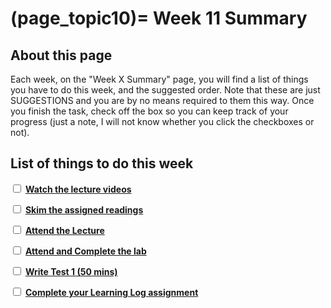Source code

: (page_topic10)=
Week 11 Summary
=======================

## About this page

Each week, on the "Week X Summary" page, you will find a list of things you have to do this week, and the suggested order. 
Note that these are just SUGGESTIONS and you are by no means required to them this way. 
Once you finish the task, check off the box so you can keep track of your progress (just a note, I will not know whether you click the checkboxes or not).

## List of things to do this week

<label><input type="checkbox" id="week10_task1" class="box"> [**Watch the lecture videos**](./videos.md)</input></label>

<label><input type="checkbox" id="week10_task2" class="box"> [**Skim the assigned readings**](./readings.md)</input></label>

<label><input type="checkbox" id="week10_task3" class="box"> [**Attend the Lecture**](./lecture.ipynb) </input></label>

<label><input type="checkbox" id="week10_task5" class="box"> [**Attend and Complete the lab**](./lab.md) </input></label>

<label><input type="checkbox" id="week10_task6" class="box"> [**Write Test 1 (50 mins)**](./test.md) </input></label>

<label><input type="checkbox" id="week10_task7" class="box"> [**Complete your Learning Log assignment**](./learninglog) </input></label>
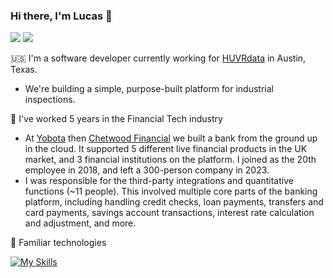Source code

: ### Hi there, I'm Lucas 👋

<!--
**lucasrijllart/lucasrijllart** is a ✨ _special_ ✨ repository because its `README.md` (this file) appears on your GitHub profile.

Here are some ideas to get you started:

- 🔭 I’m currently working on ...
- 🌱 I’m currently learning ...
- 👯 I’m looking to collaborate on ...
- 🤔 I’m looking for help with ...
- 💬 Ask me about ...
- 📫 How to reach me: ...
- 😄 Pronouns: ...
- ⚡ Fun fact: ...
-->

<a href="https://www.linkedin.com/in/lucas-rijllart/"> <img src="https://img.shields.io/badge/LinkedIn-0077B5?style=for-the-badge&logo=linkedin&logoColor=white" /></a>
<a href="https://lucasrijllart.com"> <img src="https://img.shields.io/badge/website-000000?style=for-the-badge&logo=About.me&logoColor=white" /></a>

🇺🇸 I'm a software developer currently working for [HUVRdata](https://www.huvrdata.com/) in Austin, Texas.
- We're building a simple, purpose-built platform for industrial inspections.

🏦 I've worked 5 years in the Financial Tech industry
- At [Yobota](https://www.yobota.com) then [Chetwood Financial](https://chetwood.co) we built a bank from the ground up in the cloud. It supported 5 different live financial products in the UK market, and 3 financial institutions on the platform. I joined as the 20th employee in 2018, and left a 300-person company in 2023.
- I was responsible for the third-party integrations and quantitative functions (~11 people). This involved multiple core parts of the banking platform, including handling credit checks, loan payments, transfers and card payments, savings account transactions, interest rate calculation and adjustment, and more.

🚀 Familiar technologies

[![My Skills](https://skills.thijs.gg/icons?i=py,java,bash,go,django,flask,redis,postgres,docker,git,github,prometheus,grafana,jenkins,vim)](https://skills.thijs.gg)
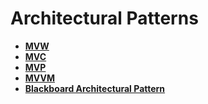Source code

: # Architectural Patterns

* **[MVW](./mvw.md)**
* **[MVC](./mvc.md)**
* **[MVP](./mvp.md)**
* **[MVVM](./mvvm.md)**
* **[Blackboard Architectural Pattern](./blackboard.md)**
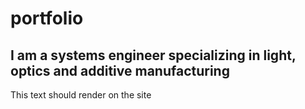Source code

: # portfolio

## I am a systems engineer specializing in light, optics and additive manufacturing

This text should render on the site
-.-.-
> Required action: From the line that contains "I'm Lucas 👋" through the last line of the listing, copy each line exactly; both end lines stay in, and pictures stay out.

> Worked solution:
: ### Hi there, I'm Lucas 👋

<!--
**lucasrijllart/lucasrijllart** is a ✨ _special_ ✨ repository because its `README.md` (this file) appears on your GitHub profile.

Here are some ideas to get you started:

- 🔭 I’m currently working on ...
- 🌱 I’m currently learning ...
- 👯 I’m looking to collaborate on ...
- 🤔 I’m looking for help with ...
- 💬 Ask me about ...
- 📫 How to reach me: ...
- 😄 Pronouns: ...
- ⚡ Fun fact: ...
-->

<a href="https://www.linkedin.com/in/lucas-rijllart/"> <img src="https://img.shields.io/badge/LinkedIn-0077B5?style=for-the-badge&logo=linkedin&logoColor=white" /></a>
<a href="https://lucasrijllart.com"> <img src="https://img.shields.io/badge/website-000000?style=for-the-badge&logo=About.me&logoColor=white" /></a>

🇺🇸 I'm a software developer currently working for [HUVRdata](https://www.huvrdata.com/) in Austin, Texas.
- We're building a simple, purpose-built platform for industrial inspections.

🏦 I've worked 5 years in the Financial Tech industry
- At [Yobota](https://www.yobota.com) then [Chetwood Financial](https://chetwood.co) we built a bank from the ground up in the cloud. It supported 5 different live financial products in the UK market, and 3 financial institutions on the platform. I joined as the 20th employee in 2018, and left a 300-person company in 2023.
- I was responsible for the third-party integrations and quantitative functions (~11 people). This involved multiple core parts of the banking platform, including handling credit checks, loan payments, transfers and card payments, savings account transactions, interest rate calculation and adjustment, and more.

🚀 Familiar technologies

[![My Skills](https://skills.thijs.gg/icons?i=py,java,bash,go,django,flask,redis,postgres,docker,git,github,prometheus,grafana,jenkins,vim)](https://skills.thijs.gg)
Source code

: # Architectural Patterns

* **[MVW](./mvw.md)**
* **[MVC](./mvc.md)**
* **[MVP](./mvp.md)**
* **[MVVM](./mvvm.md)**
* **[Blackboard Architectural Pattern](./blackboard.md)**
Source code

: # portfolio

## I am a systems engineer specializing in light, optics and additive manufacturing

This text should render on the site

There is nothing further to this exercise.